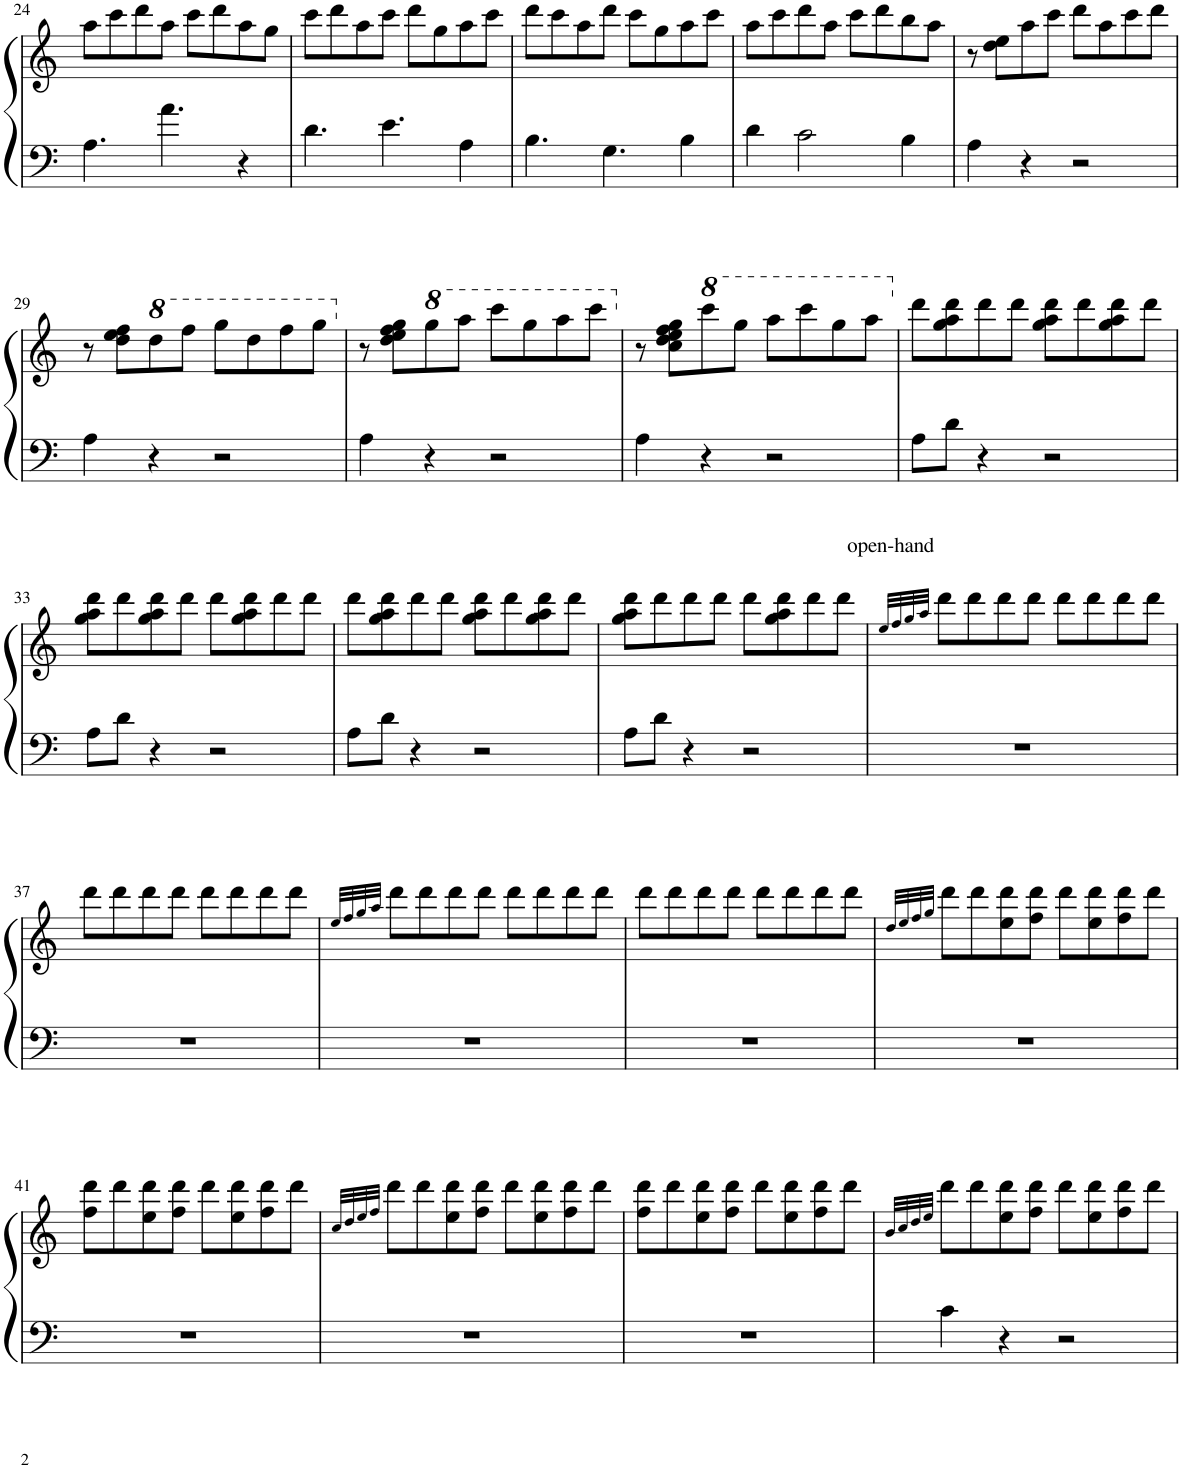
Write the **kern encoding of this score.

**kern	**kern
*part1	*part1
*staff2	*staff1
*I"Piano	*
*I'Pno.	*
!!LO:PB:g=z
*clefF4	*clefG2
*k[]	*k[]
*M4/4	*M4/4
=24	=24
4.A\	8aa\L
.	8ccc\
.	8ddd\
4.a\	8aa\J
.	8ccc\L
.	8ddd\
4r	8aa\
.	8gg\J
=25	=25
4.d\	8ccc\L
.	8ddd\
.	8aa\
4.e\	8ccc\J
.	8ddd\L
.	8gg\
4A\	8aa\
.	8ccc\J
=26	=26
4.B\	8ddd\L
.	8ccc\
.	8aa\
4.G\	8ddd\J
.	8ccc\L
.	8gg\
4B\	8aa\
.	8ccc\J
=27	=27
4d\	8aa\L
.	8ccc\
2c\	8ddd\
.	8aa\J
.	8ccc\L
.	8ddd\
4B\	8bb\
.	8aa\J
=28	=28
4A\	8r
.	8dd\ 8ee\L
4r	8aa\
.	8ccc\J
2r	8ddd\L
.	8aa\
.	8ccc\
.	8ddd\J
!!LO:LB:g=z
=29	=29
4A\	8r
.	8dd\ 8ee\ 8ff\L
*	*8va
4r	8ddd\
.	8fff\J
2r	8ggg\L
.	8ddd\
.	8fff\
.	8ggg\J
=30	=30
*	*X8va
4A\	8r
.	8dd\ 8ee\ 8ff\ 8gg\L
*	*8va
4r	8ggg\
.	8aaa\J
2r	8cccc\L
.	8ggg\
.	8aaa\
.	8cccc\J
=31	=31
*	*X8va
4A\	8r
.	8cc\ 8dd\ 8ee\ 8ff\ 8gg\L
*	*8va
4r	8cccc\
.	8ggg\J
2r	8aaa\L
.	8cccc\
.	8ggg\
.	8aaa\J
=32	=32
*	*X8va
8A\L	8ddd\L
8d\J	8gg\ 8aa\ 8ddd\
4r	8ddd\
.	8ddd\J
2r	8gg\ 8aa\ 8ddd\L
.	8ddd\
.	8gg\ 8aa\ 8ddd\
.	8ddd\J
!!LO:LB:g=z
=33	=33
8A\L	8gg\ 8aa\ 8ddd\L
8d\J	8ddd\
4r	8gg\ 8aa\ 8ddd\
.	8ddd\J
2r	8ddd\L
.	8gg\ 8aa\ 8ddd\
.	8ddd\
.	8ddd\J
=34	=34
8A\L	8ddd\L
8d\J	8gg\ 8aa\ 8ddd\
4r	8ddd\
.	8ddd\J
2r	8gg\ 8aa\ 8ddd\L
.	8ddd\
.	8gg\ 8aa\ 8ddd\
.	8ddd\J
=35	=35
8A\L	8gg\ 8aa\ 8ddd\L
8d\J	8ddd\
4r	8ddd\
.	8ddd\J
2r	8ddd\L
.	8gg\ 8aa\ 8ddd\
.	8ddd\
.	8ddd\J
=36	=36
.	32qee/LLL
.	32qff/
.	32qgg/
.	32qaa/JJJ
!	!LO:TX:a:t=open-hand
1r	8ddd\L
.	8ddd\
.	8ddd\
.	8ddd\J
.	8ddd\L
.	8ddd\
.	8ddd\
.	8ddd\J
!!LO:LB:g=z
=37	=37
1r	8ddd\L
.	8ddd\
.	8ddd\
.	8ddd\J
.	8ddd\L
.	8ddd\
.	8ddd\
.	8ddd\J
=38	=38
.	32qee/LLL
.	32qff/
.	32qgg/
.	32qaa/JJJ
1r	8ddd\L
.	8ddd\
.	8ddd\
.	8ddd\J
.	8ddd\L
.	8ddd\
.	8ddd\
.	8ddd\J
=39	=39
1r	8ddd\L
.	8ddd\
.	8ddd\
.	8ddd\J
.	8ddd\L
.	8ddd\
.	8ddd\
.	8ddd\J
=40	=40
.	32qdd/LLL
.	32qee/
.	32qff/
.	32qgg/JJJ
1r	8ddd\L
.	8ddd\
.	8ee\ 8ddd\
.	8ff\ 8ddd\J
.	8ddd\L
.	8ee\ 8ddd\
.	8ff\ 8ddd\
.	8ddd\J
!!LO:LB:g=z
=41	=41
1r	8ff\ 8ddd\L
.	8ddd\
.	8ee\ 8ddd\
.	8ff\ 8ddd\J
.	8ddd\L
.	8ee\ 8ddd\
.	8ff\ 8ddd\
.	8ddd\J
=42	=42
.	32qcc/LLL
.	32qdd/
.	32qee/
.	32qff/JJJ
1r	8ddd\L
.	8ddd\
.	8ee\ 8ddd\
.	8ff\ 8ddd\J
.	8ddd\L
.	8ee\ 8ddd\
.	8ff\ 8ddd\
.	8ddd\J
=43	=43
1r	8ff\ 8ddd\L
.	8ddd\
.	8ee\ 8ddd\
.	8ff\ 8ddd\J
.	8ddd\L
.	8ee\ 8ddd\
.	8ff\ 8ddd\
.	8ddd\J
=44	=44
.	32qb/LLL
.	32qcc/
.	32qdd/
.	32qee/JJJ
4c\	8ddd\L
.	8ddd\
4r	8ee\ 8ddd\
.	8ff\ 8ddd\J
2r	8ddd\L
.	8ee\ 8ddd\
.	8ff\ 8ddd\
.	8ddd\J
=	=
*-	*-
::::
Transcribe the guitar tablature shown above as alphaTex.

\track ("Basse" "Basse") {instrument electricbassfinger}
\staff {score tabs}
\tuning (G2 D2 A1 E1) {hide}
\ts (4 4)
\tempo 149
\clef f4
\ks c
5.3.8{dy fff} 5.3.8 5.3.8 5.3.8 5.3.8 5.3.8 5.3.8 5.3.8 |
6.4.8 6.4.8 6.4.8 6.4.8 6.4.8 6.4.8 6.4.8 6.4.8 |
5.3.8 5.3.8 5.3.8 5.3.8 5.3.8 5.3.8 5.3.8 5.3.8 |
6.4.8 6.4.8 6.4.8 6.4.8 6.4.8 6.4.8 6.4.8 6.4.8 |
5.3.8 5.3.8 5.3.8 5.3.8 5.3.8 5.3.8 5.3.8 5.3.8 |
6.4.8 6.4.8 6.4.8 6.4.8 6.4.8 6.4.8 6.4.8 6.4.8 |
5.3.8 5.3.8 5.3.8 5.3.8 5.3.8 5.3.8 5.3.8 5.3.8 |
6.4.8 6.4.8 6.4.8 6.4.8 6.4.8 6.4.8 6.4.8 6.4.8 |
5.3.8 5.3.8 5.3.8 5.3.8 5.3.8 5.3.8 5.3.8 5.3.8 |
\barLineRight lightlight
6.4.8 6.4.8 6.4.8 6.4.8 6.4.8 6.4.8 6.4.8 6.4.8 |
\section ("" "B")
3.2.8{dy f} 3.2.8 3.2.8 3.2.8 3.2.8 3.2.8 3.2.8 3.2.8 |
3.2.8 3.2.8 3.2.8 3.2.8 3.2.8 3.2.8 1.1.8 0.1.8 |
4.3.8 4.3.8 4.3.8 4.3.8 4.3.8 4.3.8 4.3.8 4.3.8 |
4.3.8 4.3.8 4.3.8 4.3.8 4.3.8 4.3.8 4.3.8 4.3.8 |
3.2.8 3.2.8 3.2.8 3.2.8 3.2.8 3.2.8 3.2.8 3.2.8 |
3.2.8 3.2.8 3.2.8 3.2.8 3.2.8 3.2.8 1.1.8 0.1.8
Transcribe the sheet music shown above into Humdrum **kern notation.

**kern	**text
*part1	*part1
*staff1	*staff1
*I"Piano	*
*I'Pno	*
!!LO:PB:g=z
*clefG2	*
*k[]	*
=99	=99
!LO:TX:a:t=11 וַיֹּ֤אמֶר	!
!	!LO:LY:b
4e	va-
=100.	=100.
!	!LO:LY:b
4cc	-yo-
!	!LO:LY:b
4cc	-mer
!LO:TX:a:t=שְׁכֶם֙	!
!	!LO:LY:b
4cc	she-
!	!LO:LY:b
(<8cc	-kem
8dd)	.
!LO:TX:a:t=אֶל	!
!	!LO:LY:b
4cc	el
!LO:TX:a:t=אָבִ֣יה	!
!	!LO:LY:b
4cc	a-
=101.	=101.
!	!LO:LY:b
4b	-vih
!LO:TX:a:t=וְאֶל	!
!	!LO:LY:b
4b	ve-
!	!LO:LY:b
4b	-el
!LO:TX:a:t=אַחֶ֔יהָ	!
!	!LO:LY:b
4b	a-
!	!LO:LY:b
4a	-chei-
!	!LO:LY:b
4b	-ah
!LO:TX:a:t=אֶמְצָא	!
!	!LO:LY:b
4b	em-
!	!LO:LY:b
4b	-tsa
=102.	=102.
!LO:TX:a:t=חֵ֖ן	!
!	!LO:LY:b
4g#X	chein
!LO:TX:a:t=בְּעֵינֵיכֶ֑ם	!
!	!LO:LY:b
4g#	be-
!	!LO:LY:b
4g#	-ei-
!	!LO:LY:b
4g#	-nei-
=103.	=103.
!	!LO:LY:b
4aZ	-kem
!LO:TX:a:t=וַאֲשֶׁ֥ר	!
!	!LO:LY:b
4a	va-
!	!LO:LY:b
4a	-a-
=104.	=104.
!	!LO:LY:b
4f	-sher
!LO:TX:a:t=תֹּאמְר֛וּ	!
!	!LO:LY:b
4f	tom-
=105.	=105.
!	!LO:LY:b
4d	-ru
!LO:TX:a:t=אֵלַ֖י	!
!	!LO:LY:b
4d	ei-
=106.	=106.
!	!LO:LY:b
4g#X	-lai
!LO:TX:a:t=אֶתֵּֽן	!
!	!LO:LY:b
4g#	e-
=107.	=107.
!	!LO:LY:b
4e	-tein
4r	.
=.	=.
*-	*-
::::
### Task description
List each line of the data above that contains the string "kern", copying every such line in full.

### Full answer
Write the **kern encoding of this score.
**kern	**kern
Transcribe the sheet music shown above into Humdrum **kern notation.
**kern	**text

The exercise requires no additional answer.